Extracted data entries
────────────────────────────────────────

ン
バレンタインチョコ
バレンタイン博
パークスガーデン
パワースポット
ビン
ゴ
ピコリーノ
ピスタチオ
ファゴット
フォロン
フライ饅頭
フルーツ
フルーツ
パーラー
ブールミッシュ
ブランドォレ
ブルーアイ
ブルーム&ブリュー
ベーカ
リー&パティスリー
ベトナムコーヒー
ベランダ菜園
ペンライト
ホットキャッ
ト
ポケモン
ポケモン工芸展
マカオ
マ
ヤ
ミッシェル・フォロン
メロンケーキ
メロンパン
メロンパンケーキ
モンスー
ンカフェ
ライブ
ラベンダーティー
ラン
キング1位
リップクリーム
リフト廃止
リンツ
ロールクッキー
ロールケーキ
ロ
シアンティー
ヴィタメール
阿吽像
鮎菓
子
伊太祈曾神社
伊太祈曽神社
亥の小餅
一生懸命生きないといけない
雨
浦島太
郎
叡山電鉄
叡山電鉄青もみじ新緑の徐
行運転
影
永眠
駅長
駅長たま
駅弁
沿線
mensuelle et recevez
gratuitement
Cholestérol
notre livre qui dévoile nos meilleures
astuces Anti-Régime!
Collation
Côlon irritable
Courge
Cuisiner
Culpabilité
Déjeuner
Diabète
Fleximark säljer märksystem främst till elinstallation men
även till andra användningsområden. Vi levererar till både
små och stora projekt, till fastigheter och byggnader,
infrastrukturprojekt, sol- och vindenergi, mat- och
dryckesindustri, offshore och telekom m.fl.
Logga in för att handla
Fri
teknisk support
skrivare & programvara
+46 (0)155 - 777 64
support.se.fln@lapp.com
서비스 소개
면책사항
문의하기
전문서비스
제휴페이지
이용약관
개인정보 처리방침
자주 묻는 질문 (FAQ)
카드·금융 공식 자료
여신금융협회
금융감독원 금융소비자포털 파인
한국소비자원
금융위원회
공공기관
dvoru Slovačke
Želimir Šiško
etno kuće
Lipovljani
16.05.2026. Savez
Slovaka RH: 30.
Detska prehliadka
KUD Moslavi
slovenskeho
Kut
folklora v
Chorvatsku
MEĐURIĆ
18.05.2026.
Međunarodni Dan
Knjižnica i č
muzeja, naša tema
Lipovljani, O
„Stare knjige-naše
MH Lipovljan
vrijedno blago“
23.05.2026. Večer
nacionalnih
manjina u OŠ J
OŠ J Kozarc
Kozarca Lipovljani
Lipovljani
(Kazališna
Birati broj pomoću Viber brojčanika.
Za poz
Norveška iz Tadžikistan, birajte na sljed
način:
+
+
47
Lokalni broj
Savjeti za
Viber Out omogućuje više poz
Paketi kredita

────────────────────────────────────────

__Task details__: What is needed is a word-for-word copy of the records above, from the first line through the line that contains "Želimir Šiško".

__Solution to the exercise__:
ン
バレンタインチョコ
バレンタイン博
パークスガーデン
パワースポット
ビン
ゴ
ピコリーノ
ピスタチオ
ファゴット
フォロン
フライ饅頭
フルーツ
フルーツ
パーラー
ブールミッシュ
ブランドォレ
ブルーアイ
ブルーム&ブリュー
ベーカ
リー&パティスリー
ベトナムコーヒー
ベランダ菜園
ペンライト
ホットキャッ
ト
ポケモン
ポケモン工芸展
マカオ
マ
ヤ
ミッシェル・フォロン
メロンケーキ
メロンパン
メロンパンケーキ
モンスー
ンカフェ
ライブ
ラベンダーティー
ラン
キング1位
リップクリーム
リフト廃止
リンツ
ロールクッキー
ロールケーキ
ロ
シアンティー
ヴィタメール
阿吽像
鮎菓
子
伊太祈曾神社
伊太祈曽神社
亥の小餅
一生懸命生きないといけない
雨
浦島太
郎
叡山電鉄
叡山電鉄青もみじ新緑の徐
行運転
影
永眠
駅長
駅長たま
駅弁
沿線
mensuelle et recevez
gratuitement
Cholestérol
notre livre qui dévoile nos meilleures
astuces Anti-Régime!
Collation
Côlon irritable
Courge
Cuisiner
Culpabilité
Déjeuner
Diabète
Fleximark säljer märksystem främst till elinstallation men
även till andra användningsområden. Vi levererar till både
små och stora projekt, till fastigheter och byggnader,
infrastrukturprojekt, sol- och vindenergi, mat- och
dryckesindustri, offshore och telekom m.fl.
Logga in för att handla
Fri
teknisk support
skrivare & programvara
+46 (0)155 - 777 64
support.se.fln@lapp.com
서비스 소개
면책사항
문의하기
전문서비스
제휴페이지
이용약관
개인정보 처리방침
자주 묻는 질문 (FAQ)
카드·금융 공식 자료
여신금융협회
금융감독원 금융소비자포털 파인
한국소비자원
금융위원회
공공기관
dvoru Slovačke
Želimir Šiško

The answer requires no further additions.